(ABOUT THIS TASK)
A word-for-word copy of the records that follow is needed, with every picture omitted.

(INFORMATION PROVIDED)
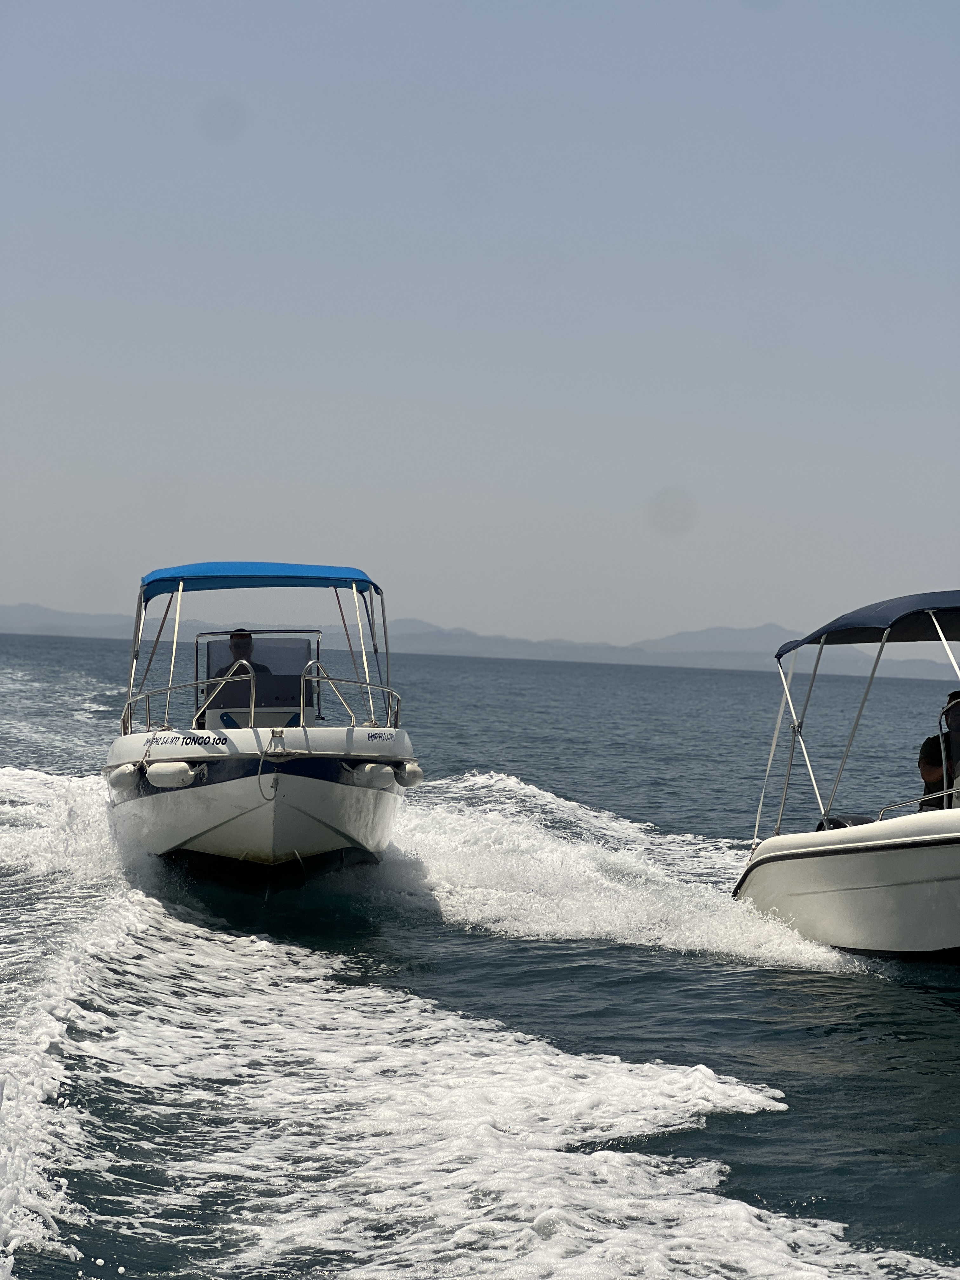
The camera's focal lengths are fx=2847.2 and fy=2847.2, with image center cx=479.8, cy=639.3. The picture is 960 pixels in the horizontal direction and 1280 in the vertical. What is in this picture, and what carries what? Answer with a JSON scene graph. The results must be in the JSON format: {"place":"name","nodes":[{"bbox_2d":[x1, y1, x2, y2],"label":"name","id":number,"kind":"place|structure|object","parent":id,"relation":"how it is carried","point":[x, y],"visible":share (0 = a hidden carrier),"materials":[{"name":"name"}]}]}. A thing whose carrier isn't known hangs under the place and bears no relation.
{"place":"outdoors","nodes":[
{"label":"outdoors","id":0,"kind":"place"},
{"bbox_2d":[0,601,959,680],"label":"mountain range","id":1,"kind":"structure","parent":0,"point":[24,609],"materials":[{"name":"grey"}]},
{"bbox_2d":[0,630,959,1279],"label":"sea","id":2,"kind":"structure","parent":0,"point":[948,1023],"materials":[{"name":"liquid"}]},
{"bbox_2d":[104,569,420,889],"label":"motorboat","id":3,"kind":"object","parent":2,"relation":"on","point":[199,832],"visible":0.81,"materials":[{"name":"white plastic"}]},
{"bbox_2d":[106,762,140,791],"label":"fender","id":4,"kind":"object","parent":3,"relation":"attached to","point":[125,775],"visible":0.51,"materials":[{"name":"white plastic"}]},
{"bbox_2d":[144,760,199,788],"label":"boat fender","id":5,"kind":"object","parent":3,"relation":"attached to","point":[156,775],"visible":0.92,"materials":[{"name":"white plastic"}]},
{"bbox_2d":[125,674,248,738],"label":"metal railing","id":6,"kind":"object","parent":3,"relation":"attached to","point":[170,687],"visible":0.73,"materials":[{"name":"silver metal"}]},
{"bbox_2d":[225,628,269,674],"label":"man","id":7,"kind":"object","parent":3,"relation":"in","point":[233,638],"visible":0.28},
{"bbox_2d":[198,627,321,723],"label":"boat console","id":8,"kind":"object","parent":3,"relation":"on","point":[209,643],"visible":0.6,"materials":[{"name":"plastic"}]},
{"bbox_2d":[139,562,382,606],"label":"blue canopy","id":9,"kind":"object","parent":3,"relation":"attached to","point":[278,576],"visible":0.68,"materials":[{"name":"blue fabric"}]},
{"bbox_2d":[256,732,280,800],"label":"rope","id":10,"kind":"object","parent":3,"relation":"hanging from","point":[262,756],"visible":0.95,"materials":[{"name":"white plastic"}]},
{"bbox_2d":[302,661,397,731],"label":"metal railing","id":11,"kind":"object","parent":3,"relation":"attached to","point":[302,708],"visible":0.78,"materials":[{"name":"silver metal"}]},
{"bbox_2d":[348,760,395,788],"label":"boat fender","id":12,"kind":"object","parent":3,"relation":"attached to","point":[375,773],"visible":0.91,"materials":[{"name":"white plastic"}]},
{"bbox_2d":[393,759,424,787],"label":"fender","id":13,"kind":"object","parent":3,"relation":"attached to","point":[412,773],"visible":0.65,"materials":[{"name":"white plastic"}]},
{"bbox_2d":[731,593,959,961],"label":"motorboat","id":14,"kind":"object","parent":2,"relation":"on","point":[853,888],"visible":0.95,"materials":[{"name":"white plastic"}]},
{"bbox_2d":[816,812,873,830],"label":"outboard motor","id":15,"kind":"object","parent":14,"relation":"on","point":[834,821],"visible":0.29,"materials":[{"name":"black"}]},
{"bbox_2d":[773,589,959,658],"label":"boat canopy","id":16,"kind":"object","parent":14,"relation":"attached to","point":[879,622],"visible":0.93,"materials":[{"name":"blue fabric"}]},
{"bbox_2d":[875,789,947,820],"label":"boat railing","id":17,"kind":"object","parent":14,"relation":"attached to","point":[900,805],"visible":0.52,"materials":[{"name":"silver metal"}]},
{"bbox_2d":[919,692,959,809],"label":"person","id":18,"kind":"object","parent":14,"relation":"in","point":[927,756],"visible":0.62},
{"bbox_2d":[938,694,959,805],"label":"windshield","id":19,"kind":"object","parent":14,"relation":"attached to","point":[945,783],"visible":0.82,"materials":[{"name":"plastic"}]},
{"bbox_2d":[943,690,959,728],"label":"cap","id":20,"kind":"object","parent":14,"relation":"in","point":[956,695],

(EXERCISE OUTPUT)
The camera's focal lengths are fx=2847.2 and fy=2847.2, with image center cx=479.8, cy=639.3. The picture is 960 pixels in the horizontal direction and 1280 in the vertical. What is in this picture, and what carries what? Answer with a JSON scene graph. The results must be in the JSON format: {"place":"name","nodes":[{"bbox_2d":[x1, y1, x2, y2],"label":"name","id":number,"kind":"place|structure|object","parent":id,"relation":"how it is carried","point":[x, y],"visible":share (0 = a hidden carrier),"materials":[{"name":"name"}]}]}. A thing whose carrier isn't known hangs under the place and bears no relation.
{"place":"outdoors","nodes":[
{"label":"outdoors","id":0,"kind":"place"},
{"bbox_2d":[0,601,959,680],"label":"mountain range","id":1,"kind":"structure","parent":0,"point":[24,609],"materials":[{"name":"grey"}]},
{"bbox_2d":[0,630,959,1279],"label":"sea","id":2,"kind":"structure","parent":0,"point":[948,1023],"materials":[{"name":"liquid"}]},
{"bbox_2d":[104,569,420,889],"label":"motorboat","id":3,"kind":"object","parent":2,"relation":"on","point":[199,832],"visible":0.81,"materials":[{"name":"white plastic"}]},
{"bbox_2d":[106,762,140,791],"label":"fender","id":4,"kind":"object","parent":3,"relation":"attached to","point":[125,775],"visible":0.51,"materials":[{"name":"white plastic"}]},
{"bbox_2d":[144,760,199,788],"label":"boat fender","id":5,"kind":"object","parent":3,"relation":"attached to","point":[156,775],"visible":0.92,"materials":[{"name":"white plastic"}]},
{"bbox_2d":[125,674,248,738],"label":"metal railing","id":6,"kind":"object","parent":3,"relation":"attached to","point":[170,687],"visible":0.73,"materials":[{"name":"silver metal"}]},
{"bbox_2d":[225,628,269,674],"label":"man","id":7,"kind":"object","parent":3,"relation":"in","point":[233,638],"visible":0.28},
{"bbox_2d":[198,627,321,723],"label":"boat console","id":8,"kind":"object","parent":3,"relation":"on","point":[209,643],"visible":0.6,"materials":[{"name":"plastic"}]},
{"bbox_2d":[139,562,382,606],"label":"blue canopy","id":9,"kind":"object","parent":3,"relation":"attached to","point":[278,576],"visible":0.68,"materials":[{"name":"blue fabric"}]},
{"bbox_2d":[256,732,280,800],"label":"rope","id":10,"kind":"object","parent":3,"relation":"hanging from","point":[262,756],"visible":0.95,"materials":[{"name":"white plastic"}]},
{"bbox_2d":[302,661,397,731],"label":"metal railing","id":11,"kind":"object","parent":3,"relation":"attached to","point":[302,708],"visible":0.78,"materials":[{"name":"silver metal"}]},
{"bbox_2d":[348,760,395,788],"label":"boat fender","id":12,"kind":"object","parent":3,"relation":"attached to","point":[375,773],"visible":0.91,"materials":[{"name":"white plastic"}]},
{"bbox_2d":[393,759,424,787],"label":"fender","id":13,"kind":"object","parent":3,"relation":"attached to","point":[412,773],"visible":0.65,"materials":[{"name":"white plastic"}]},
{"bbox_2d":[731,593,959,961],"label":"motorboat","id":14,"kind":"object","parent":2,"relation":"on","point":[853,888],"visible":0.95,"materials":[{"name":"white plastic"}]},
{"bbox_2d":[816,812,873,830],"label":"outboard motor","id":15,"kind":"object","parent":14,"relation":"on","point":[834,821],"visible":0.29,"materials":[{"name":"black"}]},
{"bbox_2d":[773,589,959,658],"label":"boat canopy","id":16,"kind":"object","parent":14,"relation":"attached to","point":[879,622],"visible":0.93,"materials":[{"name":"blue fabric"}]},
{"bbox_2d":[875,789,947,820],"label":"boat railing","id":17,"kind":"object","parent":14,"relation":"attached to","point":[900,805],"visible":0.52,"materials":[{"name":"silver metal"}]},
{"bbox_2d":[919,692,959,809],"label":"person","id":18,"kind":"object","parent":14,"relation":"in","point":[927,756],"visible":0.62},
{"bbox_2d":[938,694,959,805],"label":"windshield","id":19,"kind":"object","parent":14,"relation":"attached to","point":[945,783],"visible":0.82,"materials":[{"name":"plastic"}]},
{"bbox_2d":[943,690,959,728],"label":"cap","id":20,"kind":"object","parent":14,"relation":"in","point":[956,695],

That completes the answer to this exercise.